Reading and writing files
Read whole file (small)
b, err := os.ReadFile("config.yaml")
if err != nil { /* handle */ }
fmt.Println(string(b))
Write whole file
err := os.WriteFile("out.txt", []byte("hello\n"), 0o644)
Stream (large file)
f, err := os.Open("big.csv")
if err != nil { /* handle */ }
defer f.Close()
// f satisfies io.Reader, pass it anywhere a Reader is wanted
Create / append
f, _ := os.Create("out.txt") // truncates
f, _ := os.OpenFile("log.txt", os.O_APPEND|os.O_CREATE|os.O_WRONLY, 0o644)
defer f.Close()
fmt.Fprintln(f, "line")
bufio: line-by-line is buffered
f, _ := os.Open("data.txt")
defer f.Close()
scan := bufio.NewScanner(f)
for scan.Scan() {
line := scan.Text() // one line at a time, no trailing newline
// ...
}
if err := scan.Err(); err != nil { /* handle */ }
bufio.Scanner handles the buffering and line splitting.
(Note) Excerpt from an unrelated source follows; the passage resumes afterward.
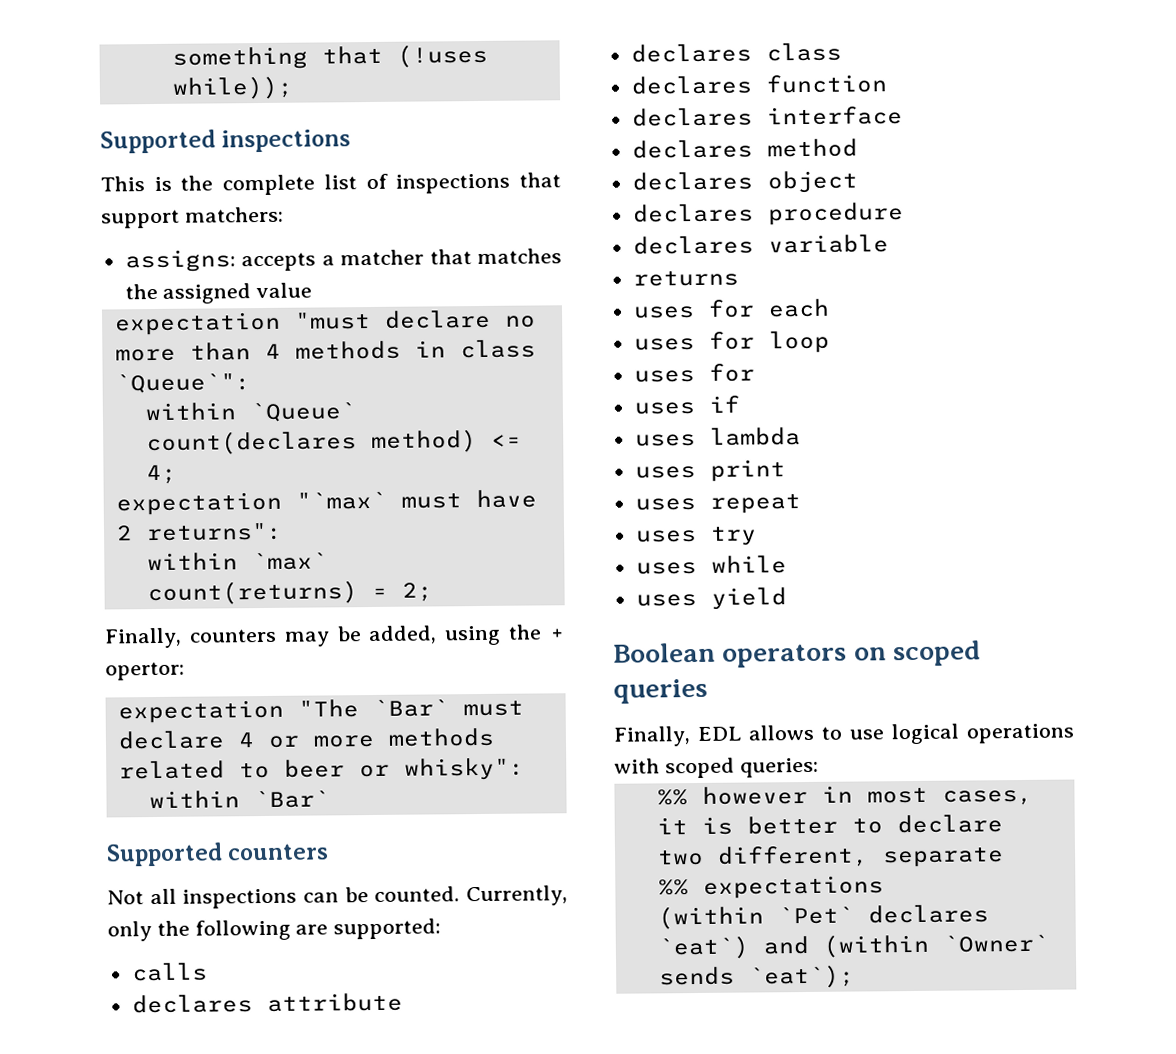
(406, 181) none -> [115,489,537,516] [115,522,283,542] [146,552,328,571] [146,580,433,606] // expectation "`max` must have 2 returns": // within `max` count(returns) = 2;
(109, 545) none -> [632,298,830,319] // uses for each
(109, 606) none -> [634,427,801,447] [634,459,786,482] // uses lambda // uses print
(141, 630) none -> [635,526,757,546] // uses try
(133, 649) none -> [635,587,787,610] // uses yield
For other tokenizations (words, runes, custom), use
scan.Split(bufio.ScanWords).
io.Copy & pipes
// Copy file → file
src, _ := os.Open("a.txt")
dst, _ := os.Create("b.txt")
defer src.Close(); defer dst.Close()
n, err := io.Copy(dst, src) // returns bytes copied
fmt.Printf("wrote %d bytes\n", n)
Same pattern downloads a URL to disk:
resp, _ := http.Get("https://example.com/data.zip")
defer resp.Body.Close()
f, _ := os.Create("data.zip")
defer f.Close()
io.Copy(f, resp.Body)
This is the magic of io.Reader/io.Writer:
the same function that copies file → file also copies HTTP → file,
because both ends are just Reader/Writer.
Useful helpers
io.ReadAll(r): slurp a Reader into a byte slice.io.LimitReader(r, n): wraps r to read at most n bytes.io.MultiWriter(a, b): write to multiple writers at once (great for tee'ing logs).io.MultiReader(r1, r2): concatenate readers.io.Discard: a Writer that drops everything (like /dev/null).strings.NewReader(s),bytes.NewReader(b): Reader over a string or []byte.bytes.Buffer: both a Reader and a Writer; great for tests.
Check your understanding
Practice exercises
Word counter (wc -w)
Read a file (its path is the first CLI arg) and print the number of whitespace-separated words. Use bufio.Scanner with bufio.ScanWords.
Show solution
package main
import (
"bufio"
"fmt"
"os"
)
func main() {
f, err := os.Open(os.Args[1])
if err != nil { fmt.Fprintln(os.Stderr, err); os.Exit(1) }
defer f.Close()
scan := bufio.NewScanner(f)
scan.Split(bufio.ScanWords)
n := 0
for scan.Scan() { n++ }
fmt.Println(n)
}
Further reading
The world is just Readers and Writers.